** Extract to read follows **

Two things alerted me that Meghan was going to be the newest member of the Dougherty clan fourteen years ago -- 1) I got weepy while listening to Lullaby, a song by Trout Fishing in America, driving back to Bayfield from the beach in Cornucopia and 2) I was craving pickled jalapeños.

The summer of 2002, I was living on the boat with the kids when the weepy/pickled jalapeños calling card came and rather than take the pregnancy test in Bayfield without Ted, I decided to head back to St Paul. On our way home, I met Liz, my sister, at Grandma's Sports Garden in Duluth for lunch and my suspicions about the fifth Dougherty child were confirmed -- all I could think about was a plate of nachos with a pile of pickled jalapeños on top.

This jalapeño craving wasn't a new thing for me -- I always had a hankering for spicy food when I was pregnant. I couldn't get enough jalapeño poppers when I was pregnant with Jack and in fact, it was a jalapeño popper lunch at Pasqual's in Uptown that jump-started my labor with him. I guess pregnancy messages come in all sorts of shapes, sizes, and flavors......and pickled jalapeños are still a staple in our kitchen, even if our baby days are over! 

Pickled Jalapeños

2 cups water
2 cups white vinegar
1/4 cup white sugar
3 tablespoons kosher salt
4 pounds jalapeños, sliced and seeded (keep the seeds if you like it spicy)
1/2 cup cilantro, rough chopped
1/4 cup peppercorns
7 garlic cloves
A couple of sprigs of oregano
Handful of lime slices

Preparation
Heat a large stockpot or canner with water and bring to a boil. 

Heat the water, vinegar, sugar, and salt in a saucepan and bring to a boil. While the water/vinegar mixture is heating up, divide the sliced jalapeños, cilantro, peppercorns, garlic, oregano, and limes among 6 or 7 half-pint sterilized canning jars. Pour the water/vinegar mixture into each canning jar, leave about a 1/2-inch headspace at the top, place the lids on, and screw on the rings until just finger-tight.

Carefully transfer the jars to the stockpot/canner. When all the jars are in the canner, there should be at least 1 inch water covering them; if you need more, add water from the kettle until the jars are sufficiently covered. Bring the water to a full rolling boil, and process for 5 minutes. Using canning tongs, gently remove the jars from the stockpot/canner and transfer them to a kitchen towel or cooling rack, keeping them vertical. Leave to cool, undisturbed, for at least 12 hours. Store in a cool/dark place for up to one year.

** End of Extract to read **
** Stored data follows **

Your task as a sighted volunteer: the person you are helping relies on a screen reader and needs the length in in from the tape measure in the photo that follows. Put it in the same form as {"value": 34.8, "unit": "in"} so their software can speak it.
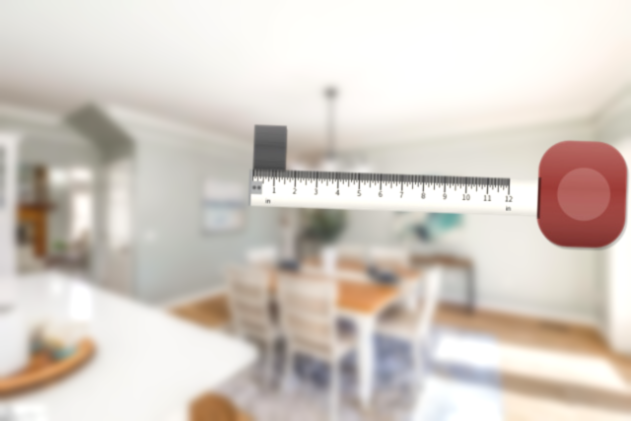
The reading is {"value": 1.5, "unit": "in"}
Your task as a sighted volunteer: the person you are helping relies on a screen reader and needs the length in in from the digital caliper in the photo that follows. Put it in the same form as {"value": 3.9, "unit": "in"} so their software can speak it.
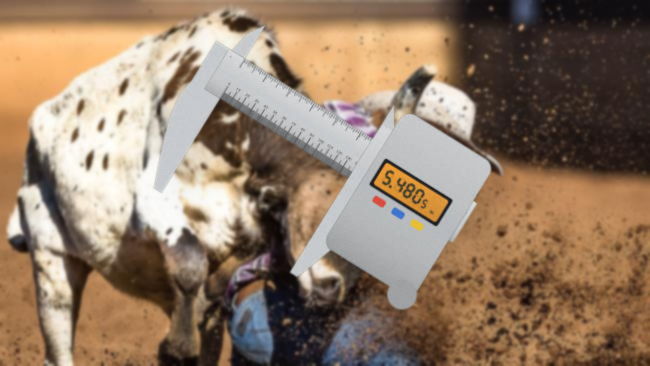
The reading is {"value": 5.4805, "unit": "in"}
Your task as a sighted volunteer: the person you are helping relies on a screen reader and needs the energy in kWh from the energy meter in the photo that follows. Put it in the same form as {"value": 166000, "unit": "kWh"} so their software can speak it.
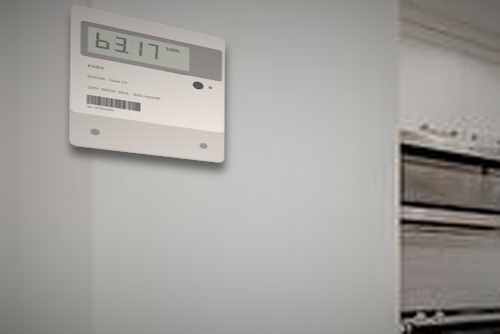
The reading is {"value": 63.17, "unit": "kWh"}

** End of Stored data **
** Stored data follows **

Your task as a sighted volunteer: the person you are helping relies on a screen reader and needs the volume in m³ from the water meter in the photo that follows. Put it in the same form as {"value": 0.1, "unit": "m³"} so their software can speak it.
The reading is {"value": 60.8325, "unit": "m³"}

** End of Stored data **
** Stored data follows **

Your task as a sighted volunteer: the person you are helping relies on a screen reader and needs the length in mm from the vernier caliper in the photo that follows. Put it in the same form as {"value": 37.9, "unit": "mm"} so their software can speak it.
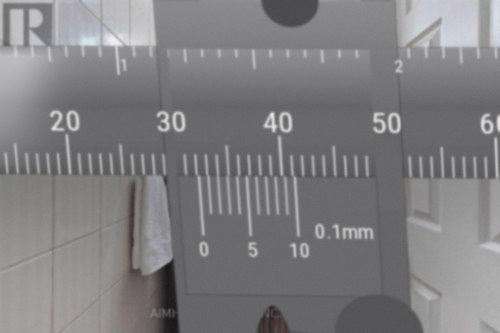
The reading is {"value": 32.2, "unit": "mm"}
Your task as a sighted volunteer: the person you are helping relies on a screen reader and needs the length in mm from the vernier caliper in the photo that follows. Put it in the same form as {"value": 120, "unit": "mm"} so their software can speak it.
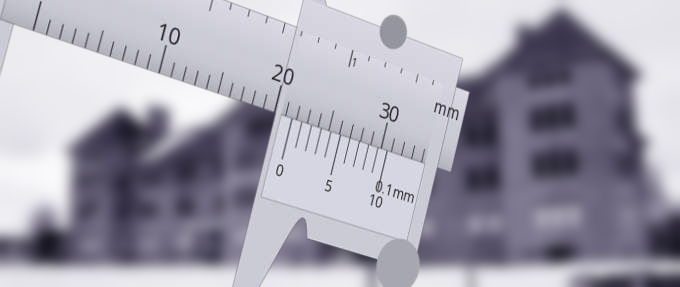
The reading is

** End of Stored data **

**What to work on**
(a) Answer these from the post about pickled jalapeños, one answer per line:
(i) Where did the narrator meet Liz for lunch?
(ii) How much headspace should be left at the top of each jar?
(iii) For how long should the jars cool undisturbed?
(b) List every ingredient that the post about pickled jalapeños says to divide among the canning jars.

**Your responses**
(a)
(i) At Grandma's Sports Garden in Duluth
(ii) About 1/2 inch
(iii) At least 12 hours

(b) Sliced jalapeños, cilantro, peppercorns, garlic, oregano, limes